I must admit, I did not see this coming. No, I suspected the market would tank today after the nonsense came out about the Republicans shutting down the government via not passing a spending bill. It is that nonsense I did not see coming. The last I heard several days ago is that Mr. Boehner would not let it happen, yet …

So, here we are with a market that is falling hard, right along with oil, and, I must admit, as well, a market increasingly looking as if it no longer wants to hold onto the 2050 level of the S&P 500 and a market that does not want to reach 18,000 on the Dow. At least not yet, that is.

  • The relentless slide in oil prices pressured energy stocks and currencies exposed to crude exports on Friday, while dampening appetite for riskier assets and encouraging investors to seek safety in core government bonds.

So, maybe my year-end prediction of 2050 and 18,000 respectively might not come to pass, but, hey, that simply points to my belief that none of us financial writers, analysts, talking heads, or hilltop screamers is very good at consistently calling the market. You just never know when the nuts will come out of their shells. Then again, with the US Congress, the nuts are most always prancing about out of their shells. So, why did I not see this coming?

Oh well … What the market does today only matters in that you see this day, this week, as a major opportunity. The market is offering up a golden open door to get in on some bargain deals. No, the deals are not in the consumable energy sector, unless you want to short that sector. No, the deals are just about everywhere else but in the consumable energy sector, you know the one being dragged down by plummeting oil. Check out the Spider Trust Energy Select Index (XLE). It is sitting at its 52-week low.

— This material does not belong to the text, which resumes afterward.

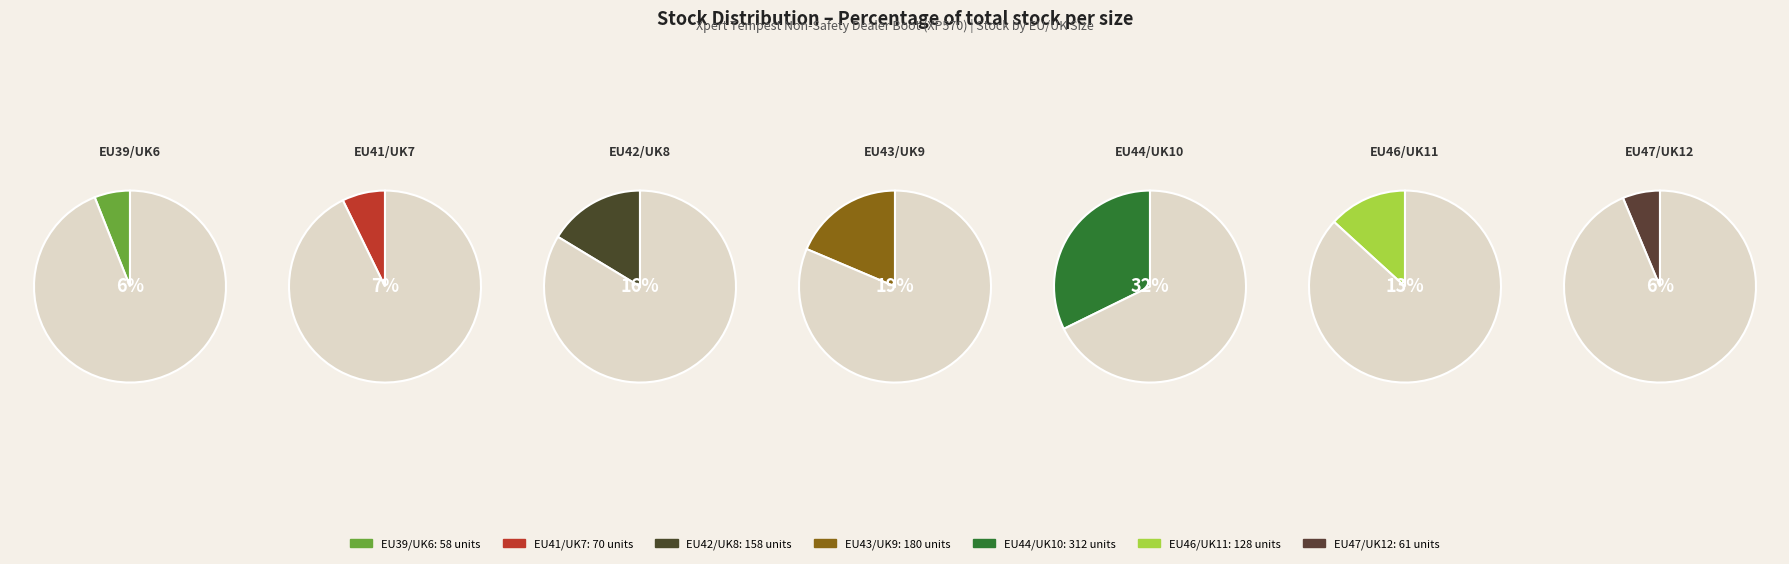

Between EU47/UK12 and EU43/UK9, which is larger?

EU43/UK9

No, I am not suggesting the XLE as a buy. Heck, it is filled with oil, gas, and consumable energy companies that are going to have problems for some time to come, save for natural gas, so going there is not a good idea.

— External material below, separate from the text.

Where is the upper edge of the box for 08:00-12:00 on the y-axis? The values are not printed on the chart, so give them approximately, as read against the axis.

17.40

No, I am suggesting you look at the NASDAQ Clean Edge Green Energy Index (CELS) for opportunity. It is sitting just about three points above its 52-week low, which it hit just last October. Yup, I suspect as US consumers begin to believe more and more in the idea that the US economy is picking up steam, they will begin to “invest” more and more in the now almost highly developed Green Industry.

  • U.S. consumer confidence rose in December to a near eight-year high, a sign that falling gasoline prices and expectations of a better job market could give a boost to the economy.

On top of money flowing out of consumable energy assets and into renewable energy resources, and into the Green Industry in general, as consumers feel better, money will flow just about everywhere else as well, which means planes, trains, and automobiles will all feel the warmth of that money flow, just as housing, retail, and every discretionary spending area will feel the warmth.

Don’t pay attention to the man behind the curtain. What you see today is not what is real. The market is reacting, overreacting, perhaps, to the hot wind of the breathless media, the need to stay in tune with the technical side of the market, a small fear of stupid politicians, the reality that oil is not going back up for a while, the need to rebalance, and year-end selling to book profit in 2014.

If you are long in this game, stay long. In fact, get longer if you can. Now is the time.

Oh! And what about those Kardashian sisters?